Stored data entries
* * * * *

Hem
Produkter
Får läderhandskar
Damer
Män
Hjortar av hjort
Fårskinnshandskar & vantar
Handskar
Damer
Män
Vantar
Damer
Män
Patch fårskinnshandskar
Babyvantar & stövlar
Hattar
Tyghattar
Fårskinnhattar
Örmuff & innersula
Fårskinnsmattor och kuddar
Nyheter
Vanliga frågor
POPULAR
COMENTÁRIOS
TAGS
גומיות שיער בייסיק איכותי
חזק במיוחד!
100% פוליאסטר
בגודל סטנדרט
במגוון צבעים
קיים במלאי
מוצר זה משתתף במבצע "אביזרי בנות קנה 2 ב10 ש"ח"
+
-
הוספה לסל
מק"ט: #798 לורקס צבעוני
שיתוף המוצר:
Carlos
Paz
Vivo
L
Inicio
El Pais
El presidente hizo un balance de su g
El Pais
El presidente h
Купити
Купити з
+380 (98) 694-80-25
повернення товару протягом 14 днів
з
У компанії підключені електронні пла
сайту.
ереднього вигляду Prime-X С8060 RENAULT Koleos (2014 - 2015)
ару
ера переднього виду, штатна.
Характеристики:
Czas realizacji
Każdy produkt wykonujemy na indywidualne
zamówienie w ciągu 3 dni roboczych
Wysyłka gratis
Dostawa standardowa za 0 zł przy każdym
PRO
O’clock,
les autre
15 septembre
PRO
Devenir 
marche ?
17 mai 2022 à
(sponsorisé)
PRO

* * * * *

*ASSIGNMENT:* Beginning with the line that contains "У компанії підключені електронні пла", repeat every line through the end of the records and nothing more.

*SOLUTION TO THIS PROBLEM:*
У компанії підключені електронні пла
сайту.
ереднього вигляду Prime-X С8060 RENAULT Koleos (2014 - 2015)
ару
ера переднього виду, штатна.
Характеристики:
Czas realizacji
Każdy produkt wykonujemy na indywidualne
zamówienie w ciągu 3 dni roboczych
Wysyłka gratis
Dostawa standardowa za 0 zł przy każdym
PRO
O’clock,
les autre
15 septembre
PRO
Devenir 
marche ?
17 mai 2022 à
(sponsorisé)
PRO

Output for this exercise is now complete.